Les deux successeurs d’Humayun, Akbar et Jahangir, avaient transféré la capitale à Agra, et c’est l’empereur Shah Jahan, dont le règne marqua l’apogée culturelle moghole, qui décida de ramener la capitale à Delhi. Ce grand bâtisseur édifia alors la septième ville de Delhi, la puissante et brillante Shahajanabad, aujourd’hui Old Delhi, comprenant notamment la Jama Masjid, le Fort Rouge (Red Fort) et Chandni Chowk.

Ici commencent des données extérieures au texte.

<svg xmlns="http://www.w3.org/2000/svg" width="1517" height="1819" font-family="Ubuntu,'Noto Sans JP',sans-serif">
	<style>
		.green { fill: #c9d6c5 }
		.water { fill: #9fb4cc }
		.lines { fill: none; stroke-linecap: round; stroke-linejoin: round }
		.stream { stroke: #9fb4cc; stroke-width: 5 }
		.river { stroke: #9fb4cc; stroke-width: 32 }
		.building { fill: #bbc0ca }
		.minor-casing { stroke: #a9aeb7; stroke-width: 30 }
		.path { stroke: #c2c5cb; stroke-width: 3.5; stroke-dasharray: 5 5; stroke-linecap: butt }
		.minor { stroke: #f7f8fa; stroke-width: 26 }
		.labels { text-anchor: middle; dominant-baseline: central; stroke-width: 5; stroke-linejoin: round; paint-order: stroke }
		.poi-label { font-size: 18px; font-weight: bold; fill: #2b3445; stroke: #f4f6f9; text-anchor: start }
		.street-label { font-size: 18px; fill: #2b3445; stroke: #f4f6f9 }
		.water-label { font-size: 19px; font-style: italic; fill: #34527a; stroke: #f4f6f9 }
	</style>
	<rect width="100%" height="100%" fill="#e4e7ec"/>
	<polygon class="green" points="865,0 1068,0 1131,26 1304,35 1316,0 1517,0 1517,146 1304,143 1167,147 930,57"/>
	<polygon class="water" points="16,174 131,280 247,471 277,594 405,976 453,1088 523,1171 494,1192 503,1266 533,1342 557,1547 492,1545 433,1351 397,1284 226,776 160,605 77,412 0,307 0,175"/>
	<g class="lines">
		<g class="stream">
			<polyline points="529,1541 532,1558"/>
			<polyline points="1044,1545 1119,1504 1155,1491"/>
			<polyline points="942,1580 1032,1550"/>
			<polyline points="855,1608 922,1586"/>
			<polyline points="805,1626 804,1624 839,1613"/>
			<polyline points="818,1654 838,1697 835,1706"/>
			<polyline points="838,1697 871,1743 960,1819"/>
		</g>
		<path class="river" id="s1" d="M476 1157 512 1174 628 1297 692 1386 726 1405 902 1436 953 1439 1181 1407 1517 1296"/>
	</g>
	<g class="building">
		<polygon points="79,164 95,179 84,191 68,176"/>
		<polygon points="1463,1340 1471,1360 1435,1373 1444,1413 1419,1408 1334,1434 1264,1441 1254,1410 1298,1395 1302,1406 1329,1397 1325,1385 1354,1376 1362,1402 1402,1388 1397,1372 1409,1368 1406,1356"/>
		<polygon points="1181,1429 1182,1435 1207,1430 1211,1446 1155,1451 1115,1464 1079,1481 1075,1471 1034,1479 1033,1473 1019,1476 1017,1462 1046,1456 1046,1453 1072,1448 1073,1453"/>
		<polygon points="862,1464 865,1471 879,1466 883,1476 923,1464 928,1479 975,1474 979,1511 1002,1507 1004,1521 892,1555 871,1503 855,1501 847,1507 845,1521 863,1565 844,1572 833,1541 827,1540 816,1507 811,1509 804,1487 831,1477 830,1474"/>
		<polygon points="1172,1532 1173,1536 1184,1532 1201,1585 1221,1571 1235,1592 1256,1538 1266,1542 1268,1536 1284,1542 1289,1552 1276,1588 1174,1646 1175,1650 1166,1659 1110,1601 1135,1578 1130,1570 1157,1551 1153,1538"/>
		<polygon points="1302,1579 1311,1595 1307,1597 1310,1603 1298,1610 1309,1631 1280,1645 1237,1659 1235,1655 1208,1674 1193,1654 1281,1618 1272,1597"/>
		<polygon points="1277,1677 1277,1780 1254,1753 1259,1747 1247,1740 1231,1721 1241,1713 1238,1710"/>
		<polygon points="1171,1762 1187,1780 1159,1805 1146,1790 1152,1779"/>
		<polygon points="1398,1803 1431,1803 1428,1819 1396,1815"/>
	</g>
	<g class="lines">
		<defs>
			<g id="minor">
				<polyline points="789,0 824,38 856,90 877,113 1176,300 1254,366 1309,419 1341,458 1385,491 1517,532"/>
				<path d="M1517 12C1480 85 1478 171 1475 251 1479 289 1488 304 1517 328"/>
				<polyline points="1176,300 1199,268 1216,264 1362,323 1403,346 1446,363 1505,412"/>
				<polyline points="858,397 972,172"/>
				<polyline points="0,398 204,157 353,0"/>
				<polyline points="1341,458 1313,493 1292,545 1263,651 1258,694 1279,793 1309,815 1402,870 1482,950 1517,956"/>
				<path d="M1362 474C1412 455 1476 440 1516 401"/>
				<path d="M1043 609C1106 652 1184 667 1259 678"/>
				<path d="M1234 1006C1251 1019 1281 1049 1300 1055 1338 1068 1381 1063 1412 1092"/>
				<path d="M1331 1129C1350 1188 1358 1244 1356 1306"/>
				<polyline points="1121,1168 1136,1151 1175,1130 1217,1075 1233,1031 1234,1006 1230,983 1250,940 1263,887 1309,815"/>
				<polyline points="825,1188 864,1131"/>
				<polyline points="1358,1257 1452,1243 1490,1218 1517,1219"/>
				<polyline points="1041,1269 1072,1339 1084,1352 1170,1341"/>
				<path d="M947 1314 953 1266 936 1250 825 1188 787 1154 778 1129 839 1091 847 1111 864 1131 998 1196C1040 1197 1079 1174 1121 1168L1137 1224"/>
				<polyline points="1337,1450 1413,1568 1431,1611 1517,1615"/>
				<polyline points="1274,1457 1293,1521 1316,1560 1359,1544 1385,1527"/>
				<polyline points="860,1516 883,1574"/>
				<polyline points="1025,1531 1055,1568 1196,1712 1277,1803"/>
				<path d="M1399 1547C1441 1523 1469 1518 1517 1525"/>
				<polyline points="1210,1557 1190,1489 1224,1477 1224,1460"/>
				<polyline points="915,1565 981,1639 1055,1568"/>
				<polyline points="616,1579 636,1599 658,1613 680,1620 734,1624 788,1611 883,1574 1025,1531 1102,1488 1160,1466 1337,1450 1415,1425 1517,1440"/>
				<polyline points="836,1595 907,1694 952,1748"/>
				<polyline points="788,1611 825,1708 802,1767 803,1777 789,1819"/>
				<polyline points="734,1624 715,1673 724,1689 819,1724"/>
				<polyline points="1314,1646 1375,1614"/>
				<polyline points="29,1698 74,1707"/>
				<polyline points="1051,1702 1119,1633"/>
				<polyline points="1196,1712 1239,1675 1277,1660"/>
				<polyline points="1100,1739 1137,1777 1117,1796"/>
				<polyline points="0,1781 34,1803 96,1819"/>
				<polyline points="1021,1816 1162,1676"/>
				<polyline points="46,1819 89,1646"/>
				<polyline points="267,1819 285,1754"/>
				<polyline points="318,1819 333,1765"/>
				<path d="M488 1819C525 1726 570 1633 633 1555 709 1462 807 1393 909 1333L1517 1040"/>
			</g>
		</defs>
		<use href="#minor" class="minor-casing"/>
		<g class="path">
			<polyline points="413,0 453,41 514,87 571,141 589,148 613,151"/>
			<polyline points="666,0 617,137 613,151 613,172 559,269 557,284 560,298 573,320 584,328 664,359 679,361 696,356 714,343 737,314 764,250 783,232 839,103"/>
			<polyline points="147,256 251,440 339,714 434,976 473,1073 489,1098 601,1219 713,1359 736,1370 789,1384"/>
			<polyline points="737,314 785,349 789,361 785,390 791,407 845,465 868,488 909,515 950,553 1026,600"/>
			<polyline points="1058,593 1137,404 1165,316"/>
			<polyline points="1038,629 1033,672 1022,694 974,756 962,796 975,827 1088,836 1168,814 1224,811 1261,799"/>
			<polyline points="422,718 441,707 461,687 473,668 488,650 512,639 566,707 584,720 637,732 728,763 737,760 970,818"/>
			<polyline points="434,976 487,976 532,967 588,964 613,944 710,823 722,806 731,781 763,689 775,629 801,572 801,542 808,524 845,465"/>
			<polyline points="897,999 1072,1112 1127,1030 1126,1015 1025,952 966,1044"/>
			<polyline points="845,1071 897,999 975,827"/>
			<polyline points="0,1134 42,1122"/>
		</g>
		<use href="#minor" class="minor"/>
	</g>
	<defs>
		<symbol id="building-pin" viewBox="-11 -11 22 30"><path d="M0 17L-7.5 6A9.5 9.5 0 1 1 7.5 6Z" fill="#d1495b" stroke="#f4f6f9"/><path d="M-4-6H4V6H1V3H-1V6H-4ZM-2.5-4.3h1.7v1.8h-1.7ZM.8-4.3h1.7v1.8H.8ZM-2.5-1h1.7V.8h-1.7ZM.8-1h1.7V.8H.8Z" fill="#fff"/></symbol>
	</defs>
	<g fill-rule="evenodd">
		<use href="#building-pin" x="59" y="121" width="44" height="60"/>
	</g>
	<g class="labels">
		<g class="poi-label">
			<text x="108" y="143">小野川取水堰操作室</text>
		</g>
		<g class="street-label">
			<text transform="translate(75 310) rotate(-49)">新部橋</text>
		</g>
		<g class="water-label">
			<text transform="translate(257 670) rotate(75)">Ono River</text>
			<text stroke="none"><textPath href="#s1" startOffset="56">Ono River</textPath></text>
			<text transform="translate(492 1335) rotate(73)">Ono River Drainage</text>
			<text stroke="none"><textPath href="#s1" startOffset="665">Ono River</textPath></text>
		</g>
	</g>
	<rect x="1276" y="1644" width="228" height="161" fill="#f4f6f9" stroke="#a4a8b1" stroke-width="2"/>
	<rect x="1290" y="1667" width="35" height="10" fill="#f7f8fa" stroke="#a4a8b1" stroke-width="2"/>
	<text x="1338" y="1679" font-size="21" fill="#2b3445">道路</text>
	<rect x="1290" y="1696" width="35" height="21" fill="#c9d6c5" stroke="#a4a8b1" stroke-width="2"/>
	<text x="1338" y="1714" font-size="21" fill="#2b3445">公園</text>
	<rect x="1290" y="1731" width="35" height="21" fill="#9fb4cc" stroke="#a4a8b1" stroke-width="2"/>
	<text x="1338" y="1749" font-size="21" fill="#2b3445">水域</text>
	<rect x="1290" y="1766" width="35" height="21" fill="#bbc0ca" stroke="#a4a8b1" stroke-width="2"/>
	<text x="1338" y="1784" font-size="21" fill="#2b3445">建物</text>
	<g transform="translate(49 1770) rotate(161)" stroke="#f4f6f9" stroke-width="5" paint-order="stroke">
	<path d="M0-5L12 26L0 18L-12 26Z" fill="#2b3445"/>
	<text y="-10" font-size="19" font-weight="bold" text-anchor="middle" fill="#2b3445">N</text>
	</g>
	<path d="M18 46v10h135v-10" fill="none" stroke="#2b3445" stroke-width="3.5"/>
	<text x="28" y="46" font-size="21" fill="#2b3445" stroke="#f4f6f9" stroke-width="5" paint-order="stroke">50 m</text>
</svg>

Huitième ville : New Delhi

Une longue période de troubles s’ensuivit pour Delhi, avec les manigances du fils de Shah Jahan, le très rude et guerrier Aurangzeb, qui s’éloigna de Delhi ; le raid de Nadir Shah ; le déclin de l’Empire moghol ; l’arrivée des Britanniques et leurs violentes représailles à la Révolte des cipayes de 1857, qui laissa Shahajanabad en ruine et mit en exil le dernier empereur moghol Bahadur Shah Zafar. Ce n’est qu’en 1911, que les Britanniques décidèrent de transférer, une nouvelle fois, la capitale de Calcutta à Delhi et de créer la huitième ville de Delhi avec l’aide de l’architecte Edward Lutyens. New Delhi et ses bâtiments, faits notamment de grès rouge, dans un nouveau style architectural mêlant influences britannique, moghole et bouddhiste, entourés de larges avenues verdoyantes, furent inaugurés en 1931. Si le Delhi de Lutyens, avec notamment le Rashtrapati Bhawan (la résidence du vice-roi) et l’India Gate, devait montrer le pouvoir colonial, conformément à la légende, celui-ci subit le sort d’autres avant lui et fut défait par le mouvement d’indépendance qui aboutit en 1947. Indépendance qui s’accompagna d’un nouveau traumatisme pour Delhi et le pays, celui de la Partition. Les déplacements de populations changèrent de nouveau la face de la ville, prête, une fois encore, à renaître.